>> start Provided records

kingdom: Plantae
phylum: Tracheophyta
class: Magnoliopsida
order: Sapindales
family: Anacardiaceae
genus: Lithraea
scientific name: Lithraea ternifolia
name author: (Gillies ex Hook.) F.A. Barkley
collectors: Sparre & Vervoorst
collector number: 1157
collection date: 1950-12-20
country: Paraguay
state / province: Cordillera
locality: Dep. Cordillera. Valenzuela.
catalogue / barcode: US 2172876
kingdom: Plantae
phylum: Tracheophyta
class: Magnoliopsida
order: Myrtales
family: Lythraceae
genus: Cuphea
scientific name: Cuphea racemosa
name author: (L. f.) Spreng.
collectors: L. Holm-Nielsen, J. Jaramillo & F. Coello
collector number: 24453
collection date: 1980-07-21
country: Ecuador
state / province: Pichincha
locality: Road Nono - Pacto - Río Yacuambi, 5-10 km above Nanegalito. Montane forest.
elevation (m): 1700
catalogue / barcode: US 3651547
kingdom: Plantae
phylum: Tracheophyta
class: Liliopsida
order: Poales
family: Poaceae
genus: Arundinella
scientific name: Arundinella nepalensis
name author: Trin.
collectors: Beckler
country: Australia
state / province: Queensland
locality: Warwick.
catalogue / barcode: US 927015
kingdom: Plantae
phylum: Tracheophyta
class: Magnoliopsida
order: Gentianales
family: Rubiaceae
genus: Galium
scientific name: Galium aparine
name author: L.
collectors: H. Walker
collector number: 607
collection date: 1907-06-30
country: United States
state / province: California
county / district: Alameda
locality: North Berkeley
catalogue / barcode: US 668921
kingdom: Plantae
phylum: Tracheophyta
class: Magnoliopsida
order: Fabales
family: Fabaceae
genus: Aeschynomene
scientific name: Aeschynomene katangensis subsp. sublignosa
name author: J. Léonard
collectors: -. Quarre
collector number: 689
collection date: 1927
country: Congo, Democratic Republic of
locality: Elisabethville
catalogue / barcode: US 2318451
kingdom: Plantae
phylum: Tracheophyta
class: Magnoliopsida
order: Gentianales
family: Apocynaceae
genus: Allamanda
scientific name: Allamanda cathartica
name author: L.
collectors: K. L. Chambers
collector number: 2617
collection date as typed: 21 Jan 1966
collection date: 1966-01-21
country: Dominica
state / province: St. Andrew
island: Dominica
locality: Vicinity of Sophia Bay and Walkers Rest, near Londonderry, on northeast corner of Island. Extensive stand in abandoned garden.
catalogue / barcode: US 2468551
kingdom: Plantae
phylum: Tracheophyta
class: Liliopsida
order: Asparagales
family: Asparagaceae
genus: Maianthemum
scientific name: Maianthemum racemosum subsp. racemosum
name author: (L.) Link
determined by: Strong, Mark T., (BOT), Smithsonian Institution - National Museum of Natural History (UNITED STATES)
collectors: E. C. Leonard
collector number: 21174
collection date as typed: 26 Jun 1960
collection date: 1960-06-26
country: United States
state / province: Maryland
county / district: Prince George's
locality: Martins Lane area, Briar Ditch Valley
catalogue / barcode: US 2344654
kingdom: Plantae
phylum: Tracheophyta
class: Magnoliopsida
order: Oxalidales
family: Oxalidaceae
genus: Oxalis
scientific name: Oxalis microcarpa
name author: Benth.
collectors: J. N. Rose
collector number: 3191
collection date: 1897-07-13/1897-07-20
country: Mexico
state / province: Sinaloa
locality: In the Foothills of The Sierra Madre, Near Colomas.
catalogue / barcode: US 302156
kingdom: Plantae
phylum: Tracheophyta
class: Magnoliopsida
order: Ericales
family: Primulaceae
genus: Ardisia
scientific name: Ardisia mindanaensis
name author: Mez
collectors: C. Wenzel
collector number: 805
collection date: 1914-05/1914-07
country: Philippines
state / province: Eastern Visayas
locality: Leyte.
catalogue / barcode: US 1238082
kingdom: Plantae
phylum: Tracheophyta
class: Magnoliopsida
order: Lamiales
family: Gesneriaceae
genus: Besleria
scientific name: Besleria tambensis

>> end Provided records

Task goal:
Rewrite all the rows above, changing each "locality" to "site" and leaving everything else as it is.

Solution below:
kingdom: Plantae
phylum: Tracheophyta
class: Magnoliopsida
order: Sapindales
family: Anacardiaceae
genus: Lithraea
scientific name: Lithraea ternifolia
name author: (Gillies ex Hook.) F.A. Barkley
collectors: Sparre & Vervoorst
collector number: 1157
collection date: 1950-12-20
country: Paraguay
state / province: Cordillera
site: Dep. Cordillera. Valenzuela.
catalogue / barcode: US 2172876
kingdom: Plantae
phylum: Tracheophyta
class: Magnoliopsida
order: Myrtales
family: Lythraceae
genus: Cuphea
scientific name: Cuphea racemosa
name author: (L. f.) Spreng.
collectors: L. Holm-Nielsen, J. Jaramillo & F. Coello
collector number: 24453
collection date: 1980-07-21
country: Ecuador
state / province: Pichincha
site: Road Nono - Pacto - Río Yacuambi, 5-10 km above Nanegalito. Montane forest.
elevation (m): 1700
catalogue / barcode: US 3651547
kingdom: Plantae
phylum: Tracheophyta
class: Liliopsida
order: Poales
family: Poaceae
genus: Arundinella
scientific name: Arundinella nepalensis
name author: Trin.
collectors: Beckler
country: Australia
state / province: Queensland
site: Warwick.
catalogue / barcode: US 927015
kingdom: Plantae
phylum: Tracheophyta
class: Magnoliopsida
order: Gentianales
family: Rubiaceae
genus: Galium
scientific name: Galium aparine
name author: L.
collectors: H. Walker
collector number: 607
collection date: 1907-06-30
country: United States
state / province: California
county / district: Alameda
site: North Berkeley
catalogue / barcode: US 668921
kingdom: Plantae
phylum: Tracheophyta
class: Magnoliopsida
order: Fabales
family: Fabaceae
genus: Aeschynomene
scientific name: Aeschynomene katangensis subsp. sublignosa
name author: J. Léonard
collectors: -. Quarre
collector number: 689
collection date: 1927
country: Congo, Democratic Republic of
site: Elisabethville
catalogue / barcode: US 2318451
kingdom: Plantae
phylum: Tracheophyta
class: Magnoliopsida
order: Gentianales
family: Apocynaceae
genus: Allamanda
scientific name: Allamanda cathartica
name author: L.
collectors: K. L. Chambers
collector number: 2617
collection date as typed: 21 Jan 1966
collection date: 1966-01-21
country: Dominica
state / province: St. Andrew
island: Dominica
site: Vicinity of Sophia Bay and Walkers Rest, near Londonderry, on northeast corner of Island. Extensive stand in abandoned garden.
catalogue / barcode: US 2468551
kingdom: Plantae
phylum: Tracheophyta
class: Liliopsida
order: Asparagales
family: Asparagaceae
genus: Maianthemum
scientific name: Maianthemum racemosum subsp. racemosum
name author: (L.) Link
determined by: Strong, Mark T., (BOT), Smithsonian Institution - National Museum of Natural History (UNITED STATES)
collectors: E. C. Leonard
collector number: 21174
collection date as typed: 26 Jun 1960
collection date: 1960-06-26
country: United States
state / province: Maryland
county / district: Prince George's
site: Martins Lane area, Briar Ditch Valley
catalogue / barcode: US 2344654
kingdom: Plantae
phylum: Tracheophyta
class: Magnoliopsida
order: Oxalidales
family: Oxalidaceae
genus: Oxalis
scientific name: Oxalis microcarpa
name author: Benth.
collectors: J. N. Rose
collector number: 3191
collection date: 1897-07-13/1897-07-20
country: Mexico
state / province: Sinaloa
site: In the Foothills of The Sierra Madre, Near Colomas.
catalogue / barcode: US 302156
kingdom: Plantae
phylum: Tracheophyta
class: Magnoliopsida
order: Ericales
family: Primulaceae
genus: Ardisia
scientific name: Ardisia mindanaensis
name author: Mez
collectors: C. Wenzel
collector number: 805
collection date: 1914-05/1914-07
country: Philippines
state / province: Eastern Visayas
site: Leyte.
catalogue / barcode: US 1238082
kingdom: Plantae
phylum: Tracheophyta
class: Magnoliopsida
order: Lamiales
family: Gesneriaceae
genus: Besleria
scientific name: Besleria tambensis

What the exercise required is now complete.